What you will do: Give back every entry exactly as it is written, but not the pictures.

─── Data records ───

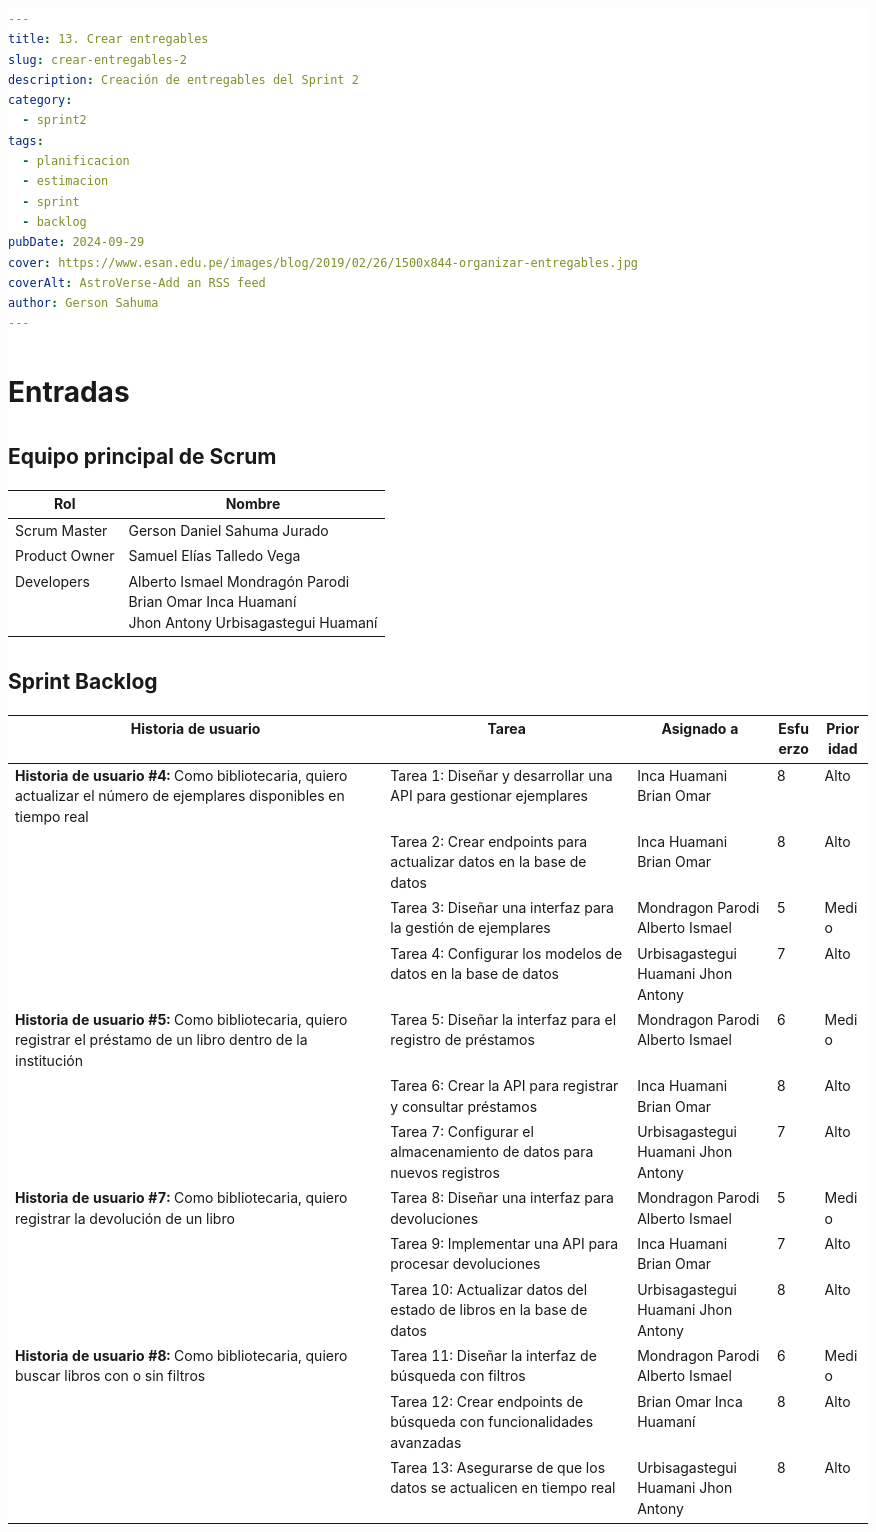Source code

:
 ```yaml
---
title: 13. Crear entregables
slug: crear-entregables-2
description: Creación de entregables del Sprint 2
category:
  - sprint2
tags:
  - planificacion
  - estimacion
  - sprint
  - backlog
pubDate: 2024-09-29
cover: https://www.esan.edu.pe/images/blog/2019/02/26/1500x844-organizar-entregables.jpg
coverAlt: AstroVerse-Add an RSS feed
author: Gerson Sahuma
---
```


# Entradas

## Equipo principal de Scrum

| Rol | Nombre |
|-----|---------|
| Scrum Master | Gerson Daniel Sahuma Jurado |
| Product Owner | Samuel Elías Talledo Vega |
| Developers | Alberto Ismael Mondragón Parodi<br>Brian Omar Inca Huamaní<br>Jhon Antony Urbisagastegui Huamaní |

## Sprint Backlog

| **Historia de usuario**                                                                 | **Tarea**                                                | **Asignado a**                             | **Esfuerzo** | **Prioridad** |
|------------------------------------------------------------------------------------------|----------------------------------------------------------|--------------------------------------------|--------------|---------------|
| **Historia de usuario #4:** Como bibliotecaria, quiero actualizar el número de ejemplares disponibles en tiempo real | Tarea 1: Diseñar y desarrollar una API para gestionar ejemplares | Inca Huamani Brian Omar                   | 8            | Alto          |
|                                                                                          | Tarea 2: Crear endpoints para actualizar datos en la base de datos | Inca Huamani Brian Omar                   | 8            | Alto          |
|                                                                                          | Tarea 3: Diseñar una interfaz para la gestión de ejemplares | Mondragon Parodi Alberto Ismael           | 5            | Medio         |
|                                                                                          | Tarea 4: Configurar los modelos de datos en la base de datos | Urbisagastegui Huamani Jhon Antony        | 7            | Alto          |
| **Historia de usuario #5:** Como bibliotecaria, quiero registrar el préstamo de un libro dentro de la institución | Tarea 5: Diseñar la interfaz para el registro de préstamos | Mondragon Parodi Alberto Ismael           | 6            | Medio         |
|                                                                                          | Tarea 6: Crear la API para registrar y consultar préstamos | Inca Huamani Brian Omar                   | 8            | Alto          |
|                                                                                          | Tarea 7: Configurar el almacenamiento de datos para nuevos registros | Urbisagastegui Huamani Jhon Antony        | 7            | Alto          |
| **Historia de usuario #7:** Como bibliotecaria, quiero registrar la devolución de un libro | Tarea 8: Diseñar una interfaz para devoluciones           | Mondragon Parodi Alberto Ismael           | 5            | Medio         |
|                                                                                          | Tarea 9: Implementar una API para procesar devoluciones    | Inca Huamani Brian Omar                   | 7            | Alto          |
|                                                                                          | Tarea 10: Actualizar datos del estado de libros en la base de datos | Urbisagastegui Huamani Jhon Antony        | 8            | Alto          |
| **Historia de usuario #8:** Como bibliotecaria, quiero buscar libros con o sin filtros    | Tarea 11: Diseñar la interfaz de búsqueda con filtros     | Mondragon Parodi Alberto Ismael           | 6            | Medio         |
|                                                                                          | Tarea 12: Crear endpoints de búsqueda con funcionalidades avanzadas | Brian Omar Inca Huamaní                  | 8            | Alto          |
|                                                                                          | Tarea 13: Asegurarse de que los datos se actualicen en tiempo real | Urbisagastegui Huamani Jhon Antony        | 8            | Alto          |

───

Exercise solution:
Source code

:
 ```yaml
---
title: 13. Crear entregables
slug: crear-entregables-2
description: Creación de entregables del Sprint 2
category:
  - sprint2
tags:
  - planificacion
  - estimacion
  - sprint
  - backlog
pubDate: 2024-09-29
cover: https://www.esan.edu.pe/images/blog/2019/02/26/1500x844-organizar-entregables.jpg
coverAlt: AstroVerse-Add an RSS feed
author: Gerson Sahuma
---
```


# Entradas

## Equipo principal de Scrum

| Rol | Nombre |
|-----|---------|
| Scrum Master | Gerson Daniel Sahuma Jurado |
| Product Owner | Samuel Elías Talledo Vega |
| Developers | Alberto Ismael Mondragón Parodi<br>Brian Omar Inca Huamaní<br>Jhon Antony Urbisagastegui Huamaní |

## Sprint Backlog

| **Historia de usuario**                                                                 | **Tarea**                                                | **Asignado a**                             | **Esfuerzo** | **Prioridad** |
|------------------------------------------------------------------------------------------|----------------------------------------------------------|--------------------------------------------|--------------|---------------|
| **Historia de usuario #4:** Como bibliotecaria, quiero actualizar el número de ejemplares disponibles en tiempo real | Tarea 1: Diseñar y desarrollar una API para gestionar ejemplares | Inca Huamani Brian Omar                   | 8            | Alto          |
|                                                                                          | Tarea 2: Crear endpoints para actualizar datos en la base de datos | Inca Huamani Brian Omar                   | 8            | Alto          |
|                                                                                          | Tarea 3: Diseñar una interfaz para la gestión de ejemplares | Mondragon Parodi Alberto Ismael           | 5            | Medio         |
|                                                                                          | Tarea 4: Configurar los modelos de datos en la base de datos | Urbisagastegui Huamani Jhon Antony        | 7            | Alto          |
| **Historia de usuario #5:** Como bibliotecaria, quiero registrar el préstamo de un libro dentro de la institución | Tarea 5: Diseñar la interfaz para el registro de préstamos | Mondragon Parodi Alberto Ismael           | 6            | Medio         |
|                                                                                          | Tarea 6: Crear la API para registrar y consultar préstamos | Inca Huamani Brian Omar                   | 8            | Alto          |
|                                                                                          | Tarea 7: Configurar el almacenamiento de datos para nuevos registros | Urbisagastegui Huamani Jhon Antony        | 7            | Alto          |
| **Historia de usuario #7:** Como bibliotecaria, quiero registrar la devolución de un libro | Tarea 8: Diseñar una interfaz para devoluciones           | Mondragon Parodi Alberto Ismael           | 5            | Medio         |
|                                                                                          | Tarea 9: Implementar una API para procesar devoluciones    | Inca Huamani Brian Omar                   | 7            | Alto          |
|                                                                                          | Tarea 10: Actualizar datos del estado de libros en la base de datos | Urbisagastegui Huamani Jhon Antony        | 8            | Alto          |
| **Historia de usuario #8:** Como bibliotecaria, quiero buscar libros con o sin filtros    | Tarea 11: Diseñar la interfaz de búsqueda con filtros     | Mondragon Parodi Alberto Ismael           | 6            | Medio         |
|                                                                                          | Tarea 12: Crear endpoints de búsqueda con funcionalidades avanzadas | Brian Omar Inca Huamaní                  | 8            | Alto          |
|                                                                                          | Tarea 13: Asegurarse de que los datos se actualicen en tiempo real | Urbisagastegui Huamani Jhon Antony        | 8            | Alto          |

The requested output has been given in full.